Yeah, the people who post sunset pics instead of memes, hang out IRL without irony, and don’t know what “ratio” means. We mock them, but secretly? They’re onto something.
And I say this as someone who’s logged 10,000 hours in the algorithm mines.
First: What’s a “normie” really?
It’s someone grounded in the physical world. They’re not optimizing their vibe for dopamine or clout. They’re just… existing.
Eating food without filming it. Laughing without subtweeting. Having conversations that vanish into air, not archives.
Here’s the thing: the internet rewards extremes. Hot takes, niche obsessions, curated personas. But normies live in the average—the messy, boring, beautiful middle where most of life happens.
And that middle? It’s where connection survives when the Wi-Fi dies.
To my neurodivergent friends: I get it.
The real world is loud, unpredictable, and full of NT rules that feel like a bad UI. But normies aren’t the enemy. They’re proof that humans can thrive without hyperfixating on existing correctly.
No masking required—just being.
The magic of normies:
You don’t have to become a normie.
Just… let them exist in your periphery.

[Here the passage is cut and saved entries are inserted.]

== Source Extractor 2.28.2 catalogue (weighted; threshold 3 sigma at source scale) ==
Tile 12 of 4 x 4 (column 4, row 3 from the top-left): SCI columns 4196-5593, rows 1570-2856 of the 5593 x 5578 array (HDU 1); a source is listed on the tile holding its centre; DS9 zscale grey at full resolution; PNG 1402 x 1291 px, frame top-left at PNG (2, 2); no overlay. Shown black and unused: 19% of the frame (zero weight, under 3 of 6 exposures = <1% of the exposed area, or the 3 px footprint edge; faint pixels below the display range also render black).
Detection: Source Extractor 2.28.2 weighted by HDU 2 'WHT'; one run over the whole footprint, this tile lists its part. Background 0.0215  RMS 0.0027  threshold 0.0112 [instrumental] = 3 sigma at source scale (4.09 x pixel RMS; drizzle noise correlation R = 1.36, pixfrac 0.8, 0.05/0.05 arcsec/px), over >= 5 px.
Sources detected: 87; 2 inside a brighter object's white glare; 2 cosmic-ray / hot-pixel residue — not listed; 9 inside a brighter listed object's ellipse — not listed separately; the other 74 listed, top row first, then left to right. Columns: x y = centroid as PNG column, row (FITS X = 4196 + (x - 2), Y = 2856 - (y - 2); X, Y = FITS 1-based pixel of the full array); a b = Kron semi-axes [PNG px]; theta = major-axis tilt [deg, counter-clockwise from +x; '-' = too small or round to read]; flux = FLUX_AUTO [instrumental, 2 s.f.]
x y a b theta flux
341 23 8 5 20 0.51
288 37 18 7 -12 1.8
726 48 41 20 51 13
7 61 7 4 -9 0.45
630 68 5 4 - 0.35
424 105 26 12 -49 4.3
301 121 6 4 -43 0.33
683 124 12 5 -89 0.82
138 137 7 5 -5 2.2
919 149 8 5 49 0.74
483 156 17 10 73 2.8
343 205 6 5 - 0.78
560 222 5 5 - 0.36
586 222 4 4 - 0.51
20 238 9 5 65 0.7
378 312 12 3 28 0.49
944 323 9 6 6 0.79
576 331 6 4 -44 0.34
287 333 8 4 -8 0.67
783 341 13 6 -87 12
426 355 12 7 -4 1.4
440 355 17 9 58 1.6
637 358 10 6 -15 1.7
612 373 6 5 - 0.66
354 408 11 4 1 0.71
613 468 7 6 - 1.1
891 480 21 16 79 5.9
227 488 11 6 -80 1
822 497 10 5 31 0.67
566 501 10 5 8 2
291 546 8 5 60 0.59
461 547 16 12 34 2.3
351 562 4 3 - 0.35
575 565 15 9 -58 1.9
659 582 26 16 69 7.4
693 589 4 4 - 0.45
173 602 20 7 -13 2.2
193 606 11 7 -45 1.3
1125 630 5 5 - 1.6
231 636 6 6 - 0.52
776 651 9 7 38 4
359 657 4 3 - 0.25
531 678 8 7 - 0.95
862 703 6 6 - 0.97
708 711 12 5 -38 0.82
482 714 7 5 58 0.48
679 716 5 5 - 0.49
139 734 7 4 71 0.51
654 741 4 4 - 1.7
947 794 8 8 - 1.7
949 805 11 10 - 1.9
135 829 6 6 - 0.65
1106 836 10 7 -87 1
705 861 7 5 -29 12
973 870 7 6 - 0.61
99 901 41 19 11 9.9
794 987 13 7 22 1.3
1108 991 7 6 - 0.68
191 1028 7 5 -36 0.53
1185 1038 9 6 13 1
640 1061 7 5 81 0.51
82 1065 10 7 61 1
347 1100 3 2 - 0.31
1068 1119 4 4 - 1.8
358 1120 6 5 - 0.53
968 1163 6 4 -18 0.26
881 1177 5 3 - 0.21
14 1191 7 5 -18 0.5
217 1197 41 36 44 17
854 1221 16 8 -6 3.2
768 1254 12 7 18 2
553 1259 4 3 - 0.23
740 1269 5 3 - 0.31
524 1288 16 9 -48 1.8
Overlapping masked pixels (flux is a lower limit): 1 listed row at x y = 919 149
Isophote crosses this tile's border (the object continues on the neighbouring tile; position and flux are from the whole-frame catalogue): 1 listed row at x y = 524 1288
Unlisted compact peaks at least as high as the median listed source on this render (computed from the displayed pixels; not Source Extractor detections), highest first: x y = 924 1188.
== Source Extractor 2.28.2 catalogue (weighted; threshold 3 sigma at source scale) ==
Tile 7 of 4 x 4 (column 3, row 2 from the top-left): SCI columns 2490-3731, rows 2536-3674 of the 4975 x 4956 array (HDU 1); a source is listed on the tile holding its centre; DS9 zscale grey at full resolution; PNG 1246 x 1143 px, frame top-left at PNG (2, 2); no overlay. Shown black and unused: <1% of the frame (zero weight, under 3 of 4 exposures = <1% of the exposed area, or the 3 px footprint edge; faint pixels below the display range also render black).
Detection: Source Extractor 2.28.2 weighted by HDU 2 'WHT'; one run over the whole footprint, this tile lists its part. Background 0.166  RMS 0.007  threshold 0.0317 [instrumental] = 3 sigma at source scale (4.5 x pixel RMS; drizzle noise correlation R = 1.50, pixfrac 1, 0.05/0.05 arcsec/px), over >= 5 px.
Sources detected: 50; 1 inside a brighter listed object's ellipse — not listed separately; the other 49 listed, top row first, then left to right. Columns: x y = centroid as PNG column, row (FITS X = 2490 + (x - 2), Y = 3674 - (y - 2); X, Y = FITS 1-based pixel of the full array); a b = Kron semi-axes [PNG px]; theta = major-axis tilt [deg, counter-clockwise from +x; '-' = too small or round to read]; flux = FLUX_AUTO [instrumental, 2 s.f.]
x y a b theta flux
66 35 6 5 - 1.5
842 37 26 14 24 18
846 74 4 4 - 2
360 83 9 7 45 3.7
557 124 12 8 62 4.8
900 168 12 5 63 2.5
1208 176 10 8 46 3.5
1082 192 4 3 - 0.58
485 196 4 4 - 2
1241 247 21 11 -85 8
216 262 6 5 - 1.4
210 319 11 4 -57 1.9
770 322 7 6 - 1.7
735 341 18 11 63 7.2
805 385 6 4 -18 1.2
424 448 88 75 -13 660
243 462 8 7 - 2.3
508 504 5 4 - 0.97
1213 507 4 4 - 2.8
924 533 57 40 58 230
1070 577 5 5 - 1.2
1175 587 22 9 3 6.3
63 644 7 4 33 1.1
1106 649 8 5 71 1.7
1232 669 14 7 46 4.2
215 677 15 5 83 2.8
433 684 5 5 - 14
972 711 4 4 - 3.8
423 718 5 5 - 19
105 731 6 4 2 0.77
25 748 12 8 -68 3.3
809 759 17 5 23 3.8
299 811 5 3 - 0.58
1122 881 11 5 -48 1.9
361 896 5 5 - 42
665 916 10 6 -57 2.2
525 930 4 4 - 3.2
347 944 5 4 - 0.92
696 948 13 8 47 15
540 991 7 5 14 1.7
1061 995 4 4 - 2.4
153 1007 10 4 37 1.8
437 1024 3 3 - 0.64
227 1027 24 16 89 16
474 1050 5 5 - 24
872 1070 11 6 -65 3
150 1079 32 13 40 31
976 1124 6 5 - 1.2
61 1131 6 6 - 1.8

Let their “basic” lives teach you something:
Life isn’t a performance. You’re allowed to enjoy things unironically. You’re allowed to be boring.
The real world isn’t a normie monopoly, either.
They’re just better at accessing its default settings. But those settings are open-source! Go people-watching. Sit in a park. Small talk a cashier. The stakes are zero. You can always crawl back to your niche later.
Normalcy isn’t about conformity—it’s about access.
Access to spontaneous moments, shared silence, the 3D humanity we pixelate online. Normies aren’t “coping”; they’re living in the only reality we all (yes, even you) are stuck in: this one.
Final take:
Being online sharpens your mind, but normie shit nourishes your soul. You don’t have to pick—you can have both. But never let your disdain for “basic” become a cage.
The older you get, the more you’ll crave what normies have: roots.
Go eat an overpriced coffee shop pastry with a friend. It’s worth it.